● **What is being asked**
Print only the lines from the top of the data through the line with "[**get_tag_rules**](TagApi.md#get_tag_rules) | **GET**", both included, skipping every picture.

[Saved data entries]

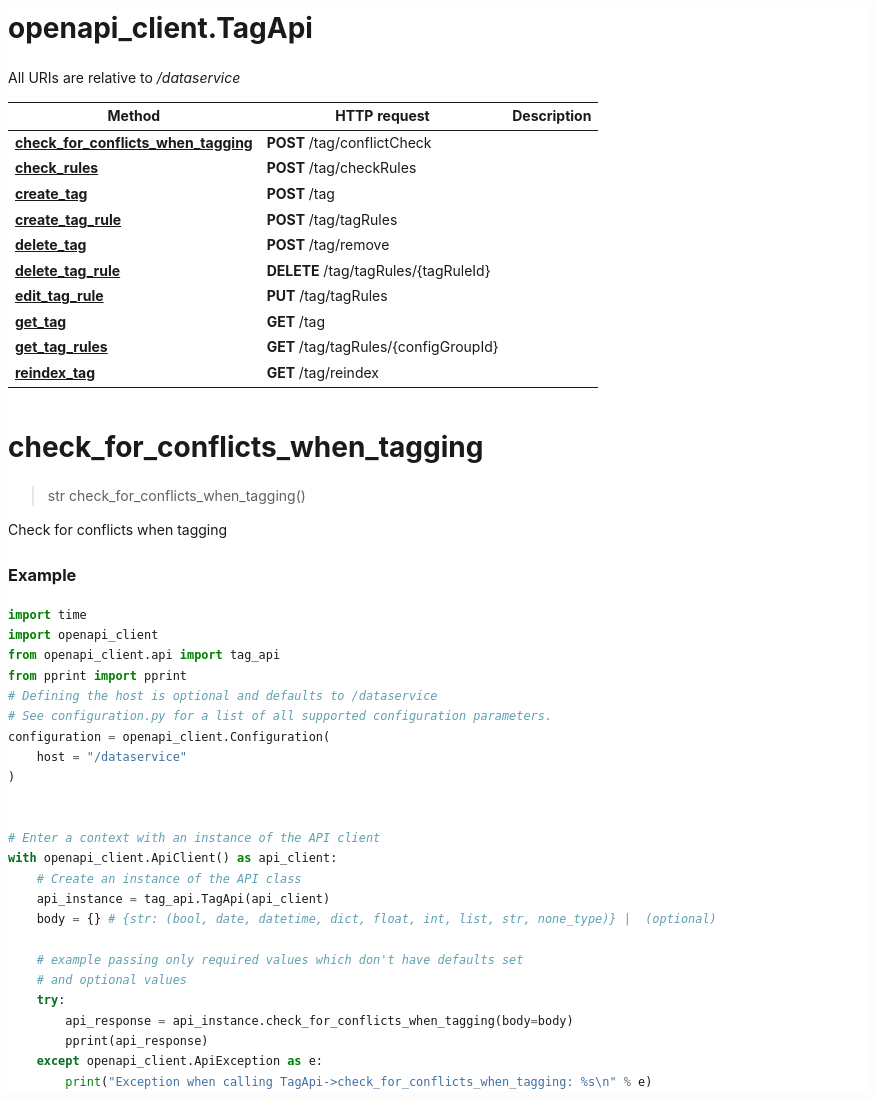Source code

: # openapi_client.TagApi

All URIs are relative to */dataservice*

Method | HTTP request | Description
------------- | ------------- | -------------
[**check_for_conflicts_when_tagging**](TagApi.md#check_for_conflicts_when_tagging) | **POST** /tag/conflictCheck | 
[**check_rules**](TagApi.md#check_rules) | **POST** /tag/checkRules | 
[**create_tag**](TagApi.md#create_tag) | **POST** /tag | 
[**create_tag_rule**](TagApi.md#create_tag_rule) | **POST** /tag/tagRules | 
[**delete_tag**](TagApi.md#delete_tag) | **POST** /tag/remove | 
[**delete_tag_rule**](TagApi.md#delete_tag_rule) | **DELETE** /tag/tagRules/{tagRuleId} | 
[**edit_tag_rule**](TagApi.md#edit_tag_rule) | **PUT** /tag/tagRules | 
[**get_tag**](TagApi.md#get_tag) | **GET** /tag | 
[**get_tag_rules**](TagApi.md#get_tag_rules) | **GET** /tag/tagRules/{configGroupId} | 
[**reindex_tag**](TagApi.md#reindex_tag) | **GET** /tag/reindex | 


# **check_for_conflicts_when_tagging**
> str check_for_conflicts_when_tagging()



Check for conflicts when tagging

### Example


```python
import time
import openapi_client
from openapi_client.api import tag_api
from pprint import pprint
# Defining the host is optional and defaults to /dataservice
# See configuration.py for a list of all supported configuration parameters.
configuration = openapi_client.Configuration(
    host = "/dataservice"
)


# Enter a context with an instance of the API client
with openapi_client.ApiClient() as api_client:
    # Create an instance of the API class
    api_instance = tag_api.TagApi(api_client)
    body = {} # {str: (bool, date, datetime, dict, float, int, list, str, none_type)} |  (optional)

    # example passing only required values which don't have defaults set
    # and optional values
    try:
        api_response = api_instance.check_for_conflicts_when_tagging(body=body)
        pprint(api_response)
    except openapi_client.ApiException as e:
        print("Exception when calling TagApi->check_for_conflicts_when_tagging: %s\n" % e)
```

● **Answer area**
Source code

: # openapi_client.TagApi

All URIs are relative to */dataservice*

Method | HTTP request | Description
------------- | ------------- | -------------
[**check_for_conflicts_when_tagging**](TagApi.md#check_for_conflicts_when_tagging) | **POST** /tag/conflictCheck | 
[**check_rules**](TagApi.md#check_rules) | **POST** /tag/checkRules | 
[**create_tag**](TagApi.md#create_tag) | **POST** /tag | 
[**create_tag_rule**](TagApi.md#create_tag_rule) | **POST** /tag/tagRules | 
[**delete_tag**](TagApi.md#delete_tag) | **POST** /tag/remove | 
[**delete_tag_rule**](TagApi.md#delete_tag_rule) | **DELETE** /tag/tagRules/{tagRuleId} | 
[**edit_tag_rule**](TagApi.md#edit_tag_rule) | **PUT** /tag/tagRules | 
[**get_tag**](TagApi.md#get_tag) | **GET** /tag | 
[**get_tag_rules**](TagApi.md#get_tag_rules) | **GET** /tag/tagRules/{configGroupId} | 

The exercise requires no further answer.